Legal Terms


Case: A lawsuit or action in a court. 

Certify: To testify in writing; to make known or establish as a fact. 

Charge: Formal accusation of a crime. 

Complaint: A legal document that tells the court what you want, and is served with a summons on the defendant to begin the case. 

Contempt of Court: A finding that someone disobeyed a court order. Can also  mean disrupting court, for example, by being loud or disrespectful in court. 

Continuance: The adjournment or postponement of a court case to another day. 

Continuance Date: Date on which the case will next be heard in court. 

Contract: A legally enforceable agreement between two or more persons or parties. 

Costs: Expenses in prosecuting or defending a case in court. Usually does not include attorney’s fees. 

Count: The different parts of a complaint, which could each be a basis or grounds for the lawsuit. 

Counter Claim: A claim by the defendant in a civil action that the defendant is entitled to damages or other relief from the plaintiff. 

Court-Appointed Attorney: An attorney who is asked by the court (judge) to either represent a party to the case, or to serve in some other capacity that the case requires. 

Court Clerk: The person who maintains the official court record of your case. The court clerks’ office receives all court papers and assigns hearing dates. 

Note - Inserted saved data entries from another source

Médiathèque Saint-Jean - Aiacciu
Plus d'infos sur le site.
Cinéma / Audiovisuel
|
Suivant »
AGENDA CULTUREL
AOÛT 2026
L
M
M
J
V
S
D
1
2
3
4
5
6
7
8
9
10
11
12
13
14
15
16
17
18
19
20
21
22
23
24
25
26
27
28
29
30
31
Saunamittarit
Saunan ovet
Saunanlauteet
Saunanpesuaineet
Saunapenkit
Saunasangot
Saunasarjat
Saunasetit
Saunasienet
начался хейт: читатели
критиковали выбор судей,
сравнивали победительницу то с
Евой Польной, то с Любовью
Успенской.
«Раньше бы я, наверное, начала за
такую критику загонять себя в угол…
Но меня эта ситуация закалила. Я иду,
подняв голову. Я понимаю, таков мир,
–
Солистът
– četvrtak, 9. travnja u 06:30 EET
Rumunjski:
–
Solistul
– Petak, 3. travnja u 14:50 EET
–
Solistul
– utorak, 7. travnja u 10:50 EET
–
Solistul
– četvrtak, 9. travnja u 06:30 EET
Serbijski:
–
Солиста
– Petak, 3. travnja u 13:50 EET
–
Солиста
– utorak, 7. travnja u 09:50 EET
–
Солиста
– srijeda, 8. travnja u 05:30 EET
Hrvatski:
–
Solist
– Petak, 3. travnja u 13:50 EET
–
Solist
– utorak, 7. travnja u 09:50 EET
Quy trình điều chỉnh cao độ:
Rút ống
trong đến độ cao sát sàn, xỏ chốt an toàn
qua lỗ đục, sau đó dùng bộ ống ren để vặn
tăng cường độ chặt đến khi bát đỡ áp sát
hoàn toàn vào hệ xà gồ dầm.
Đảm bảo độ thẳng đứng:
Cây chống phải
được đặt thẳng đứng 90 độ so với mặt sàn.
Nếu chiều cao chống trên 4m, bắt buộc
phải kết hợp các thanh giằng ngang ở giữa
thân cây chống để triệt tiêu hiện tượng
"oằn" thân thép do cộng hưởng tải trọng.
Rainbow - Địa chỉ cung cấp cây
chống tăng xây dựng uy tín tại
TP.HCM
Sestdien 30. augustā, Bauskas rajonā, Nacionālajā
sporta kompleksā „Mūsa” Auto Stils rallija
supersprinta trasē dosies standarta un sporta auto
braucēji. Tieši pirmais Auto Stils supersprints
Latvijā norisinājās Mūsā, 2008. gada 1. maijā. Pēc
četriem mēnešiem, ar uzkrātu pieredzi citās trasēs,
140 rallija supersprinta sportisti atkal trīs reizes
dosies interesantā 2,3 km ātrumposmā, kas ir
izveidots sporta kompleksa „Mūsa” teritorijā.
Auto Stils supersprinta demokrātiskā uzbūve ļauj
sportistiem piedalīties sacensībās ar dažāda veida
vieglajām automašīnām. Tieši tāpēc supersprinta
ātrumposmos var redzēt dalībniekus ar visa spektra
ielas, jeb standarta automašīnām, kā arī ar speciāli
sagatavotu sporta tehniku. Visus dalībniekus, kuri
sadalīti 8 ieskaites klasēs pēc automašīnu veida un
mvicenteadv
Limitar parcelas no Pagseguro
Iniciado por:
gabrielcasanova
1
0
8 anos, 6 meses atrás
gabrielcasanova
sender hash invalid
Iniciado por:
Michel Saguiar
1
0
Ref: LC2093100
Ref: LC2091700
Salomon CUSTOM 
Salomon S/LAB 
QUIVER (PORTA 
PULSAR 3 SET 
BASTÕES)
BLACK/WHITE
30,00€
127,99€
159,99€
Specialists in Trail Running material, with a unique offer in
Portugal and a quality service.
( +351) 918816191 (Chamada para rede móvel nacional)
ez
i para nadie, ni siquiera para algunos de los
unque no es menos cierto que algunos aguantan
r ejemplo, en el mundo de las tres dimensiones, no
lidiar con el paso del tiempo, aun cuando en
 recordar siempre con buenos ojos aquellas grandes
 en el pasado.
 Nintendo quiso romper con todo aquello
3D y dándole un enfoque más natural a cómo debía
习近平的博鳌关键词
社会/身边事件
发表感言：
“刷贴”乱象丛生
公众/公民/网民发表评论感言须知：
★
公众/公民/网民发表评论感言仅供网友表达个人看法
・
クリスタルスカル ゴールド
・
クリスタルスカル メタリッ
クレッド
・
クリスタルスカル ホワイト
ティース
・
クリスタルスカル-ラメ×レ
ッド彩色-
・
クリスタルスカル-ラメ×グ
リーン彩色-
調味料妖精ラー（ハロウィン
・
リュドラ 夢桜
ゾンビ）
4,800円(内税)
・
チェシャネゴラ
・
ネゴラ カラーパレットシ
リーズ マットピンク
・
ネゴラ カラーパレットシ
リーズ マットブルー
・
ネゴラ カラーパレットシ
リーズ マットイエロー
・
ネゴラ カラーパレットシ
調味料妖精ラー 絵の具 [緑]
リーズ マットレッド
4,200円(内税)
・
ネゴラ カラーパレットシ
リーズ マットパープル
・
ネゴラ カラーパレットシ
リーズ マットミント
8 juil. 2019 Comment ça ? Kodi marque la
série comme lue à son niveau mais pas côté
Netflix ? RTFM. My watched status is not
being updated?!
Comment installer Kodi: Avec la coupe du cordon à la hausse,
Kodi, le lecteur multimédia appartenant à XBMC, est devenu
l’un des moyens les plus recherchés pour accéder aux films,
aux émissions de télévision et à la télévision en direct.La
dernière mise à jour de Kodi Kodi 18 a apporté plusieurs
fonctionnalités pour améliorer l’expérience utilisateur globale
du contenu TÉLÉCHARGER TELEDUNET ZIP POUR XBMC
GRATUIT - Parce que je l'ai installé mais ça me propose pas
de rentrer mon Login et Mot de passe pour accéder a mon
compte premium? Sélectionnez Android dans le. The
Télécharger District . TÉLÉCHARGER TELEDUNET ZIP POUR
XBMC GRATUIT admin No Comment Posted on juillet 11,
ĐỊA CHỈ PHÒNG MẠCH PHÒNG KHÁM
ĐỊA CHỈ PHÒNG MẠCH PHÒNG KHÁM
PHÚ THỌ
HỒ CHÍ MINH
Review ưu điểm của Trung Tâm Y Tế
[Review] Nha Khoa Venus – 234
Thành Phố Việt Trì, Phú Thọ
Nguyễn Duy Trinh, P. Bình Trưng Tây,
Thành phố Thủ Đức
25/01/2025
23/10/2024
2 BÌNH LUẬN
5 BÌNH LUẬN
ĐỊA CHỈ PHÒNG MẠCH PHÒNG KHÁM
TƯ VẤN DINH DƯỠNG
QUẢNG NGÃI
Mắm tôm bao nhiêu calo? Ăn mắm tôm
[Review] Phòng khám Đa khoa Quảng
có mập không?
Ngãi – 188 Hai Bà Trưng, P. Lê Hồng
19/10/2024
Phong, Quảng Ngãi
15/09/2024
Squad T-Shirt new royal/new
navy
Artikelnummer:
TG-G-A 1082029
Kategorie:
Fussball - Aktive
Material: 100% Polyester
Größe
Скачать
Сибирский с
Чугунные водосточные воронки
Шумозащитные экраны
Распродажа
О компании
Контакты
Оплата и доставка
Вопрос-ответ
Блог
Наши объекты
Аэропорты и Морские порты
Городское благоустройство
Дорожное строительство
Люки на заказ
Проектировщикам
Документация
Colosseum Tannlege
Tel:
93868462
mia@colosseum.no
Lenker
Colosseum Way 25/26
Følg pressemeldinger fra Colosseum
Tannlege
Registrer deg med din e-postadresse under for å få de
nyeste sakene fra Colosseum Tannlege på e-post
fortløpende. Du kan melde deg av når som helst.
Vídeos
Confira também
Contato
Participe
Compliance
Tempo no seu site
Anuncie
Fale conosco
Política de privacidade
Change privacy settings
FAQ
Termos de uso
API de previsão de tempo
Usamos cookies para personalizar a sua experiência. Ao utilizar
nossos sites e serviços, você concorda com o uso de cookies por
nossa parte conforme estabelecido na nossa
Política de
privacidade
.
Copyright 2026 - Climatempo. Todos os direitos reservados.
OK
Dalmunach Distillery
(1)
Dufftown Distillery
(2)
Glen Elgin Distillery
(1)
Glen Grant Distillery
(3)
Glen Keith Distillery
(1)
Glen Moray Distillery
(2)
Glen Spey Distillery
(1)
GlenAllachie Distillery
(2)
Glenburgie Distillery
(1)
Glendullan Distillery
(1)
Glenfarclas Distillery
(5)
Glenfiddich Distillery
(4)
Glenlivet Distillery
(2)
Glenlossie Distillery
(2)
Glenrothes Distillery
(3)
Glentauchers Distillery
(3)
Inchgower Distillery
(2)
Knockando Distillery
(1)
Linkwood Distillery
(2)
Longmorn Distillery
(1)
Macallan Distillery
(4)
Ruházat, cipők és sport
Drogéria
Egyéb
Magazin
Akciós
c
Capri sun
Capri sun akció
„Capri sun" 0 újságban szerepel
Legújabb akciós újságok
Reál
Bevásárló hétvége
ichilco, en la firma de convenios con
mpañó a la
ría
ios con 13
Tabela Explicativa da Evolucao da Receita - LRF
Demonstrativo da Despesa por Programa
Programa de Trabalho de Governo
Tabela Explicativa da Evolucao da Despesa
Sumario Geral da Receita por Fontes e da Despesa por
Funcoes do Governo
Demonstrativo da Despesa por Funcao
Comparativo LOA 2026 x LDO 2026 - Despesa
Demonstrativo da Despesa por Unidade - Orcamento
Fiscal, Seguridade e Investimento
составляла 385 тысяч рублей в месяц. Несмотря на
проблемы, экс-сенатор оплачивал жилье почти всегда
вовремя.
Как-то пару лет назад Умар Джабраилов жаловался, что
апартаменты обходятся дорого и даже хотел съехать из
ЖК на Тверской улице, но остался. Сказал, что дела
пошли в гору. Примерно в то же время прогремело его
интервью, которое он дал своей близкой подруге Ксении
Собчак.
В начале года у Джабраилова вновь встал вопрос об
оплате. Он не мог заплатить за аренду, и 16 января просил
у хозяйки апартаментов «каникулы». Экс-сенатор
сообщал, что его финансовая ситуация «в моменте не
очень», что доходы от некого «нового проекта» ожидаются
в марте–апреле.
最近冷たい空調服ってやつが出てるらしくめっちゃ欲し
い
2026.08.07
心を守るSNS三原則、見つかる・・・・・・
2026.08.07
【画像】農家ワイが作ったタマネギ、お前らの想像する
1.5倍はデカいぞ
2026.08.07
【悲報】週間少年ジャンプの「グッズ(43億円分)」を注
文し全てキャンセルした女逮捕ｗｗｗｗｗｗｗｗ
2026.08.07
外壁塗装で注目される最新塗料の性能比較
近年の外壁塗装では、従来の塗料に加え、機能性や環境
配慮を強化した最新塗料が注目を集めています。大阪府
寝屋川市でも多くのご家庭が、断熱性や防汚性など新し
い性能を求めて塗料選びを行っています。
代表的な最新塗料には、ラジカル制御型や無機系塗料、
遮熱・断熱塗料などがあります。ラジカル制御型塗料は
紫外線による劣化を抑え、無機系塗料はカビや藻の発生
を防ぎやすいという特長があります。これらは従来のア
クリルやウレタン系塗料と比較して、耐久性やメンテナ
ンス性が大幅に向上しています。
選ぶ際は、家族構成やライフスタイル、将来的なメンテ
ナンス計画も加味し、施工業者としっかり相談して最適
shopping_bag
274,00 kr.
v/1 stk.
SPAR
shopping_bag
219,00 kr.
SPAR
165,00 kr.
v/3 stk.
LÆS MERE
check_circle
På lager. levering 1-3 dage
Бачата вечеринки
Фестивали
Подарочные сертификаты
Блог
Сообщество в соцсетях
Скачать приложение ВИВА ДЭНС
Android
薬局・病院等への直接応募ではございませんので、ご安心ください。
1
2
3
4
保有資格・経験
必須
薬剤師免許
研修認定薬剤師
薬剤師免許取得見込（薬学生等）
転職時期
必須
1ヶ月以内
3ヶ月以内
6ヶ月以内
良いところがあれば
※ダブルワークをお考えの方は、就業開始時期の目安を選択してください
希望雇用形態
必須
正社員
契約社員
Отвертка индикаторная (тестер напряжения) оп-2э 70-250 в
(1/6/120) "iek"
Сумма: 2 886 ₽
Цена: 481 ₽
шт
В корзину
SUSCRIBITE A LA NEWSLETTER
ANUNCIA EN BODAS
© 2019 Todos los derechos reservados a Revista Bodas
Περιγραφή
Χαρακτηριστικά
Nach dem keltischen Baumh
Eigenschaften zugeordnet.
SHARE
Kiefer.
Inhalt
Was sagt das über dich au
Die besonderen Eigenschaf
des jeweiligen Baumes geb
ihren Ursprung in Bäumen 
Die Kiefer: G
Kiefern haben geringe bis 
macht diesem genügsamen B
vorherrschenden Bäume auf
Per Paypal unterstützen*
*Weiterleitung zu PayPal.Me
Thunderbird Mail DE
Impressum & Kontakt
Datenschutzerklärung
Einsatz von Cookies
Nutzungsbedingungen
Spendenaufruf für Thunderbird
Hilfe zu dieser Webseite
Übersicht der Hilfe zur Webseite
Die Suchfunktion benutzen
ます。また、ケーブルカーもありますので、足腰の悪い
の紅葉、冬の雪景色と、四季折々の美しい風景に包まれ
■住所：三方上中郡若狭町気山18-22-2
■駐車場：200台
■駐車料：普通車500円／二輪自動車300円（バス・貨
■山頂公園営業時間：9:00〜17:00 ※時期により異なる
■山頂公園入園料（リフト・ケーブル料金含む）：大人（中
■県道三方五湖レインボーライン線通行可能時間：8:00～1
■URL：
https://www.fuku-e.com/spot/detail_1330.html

Court Interpreter: The person who translates court hearings from English to another language. Provided at state expense in all criminal cases and in cases enforcing child support orders, if requested. No interpreter is available for divorce or any other civil case. 

Court Monitor: The person who prepares a written record of the court hearing for a fee, if requested, from audiotapes made during the hearing. 

Court Reporter: The person who records everything said during the court hearing on a stenograph machine and prepares a written record for a fee, if requested. 

Court Services Officer: A person who assists the judge and oversees cases as they go through the court.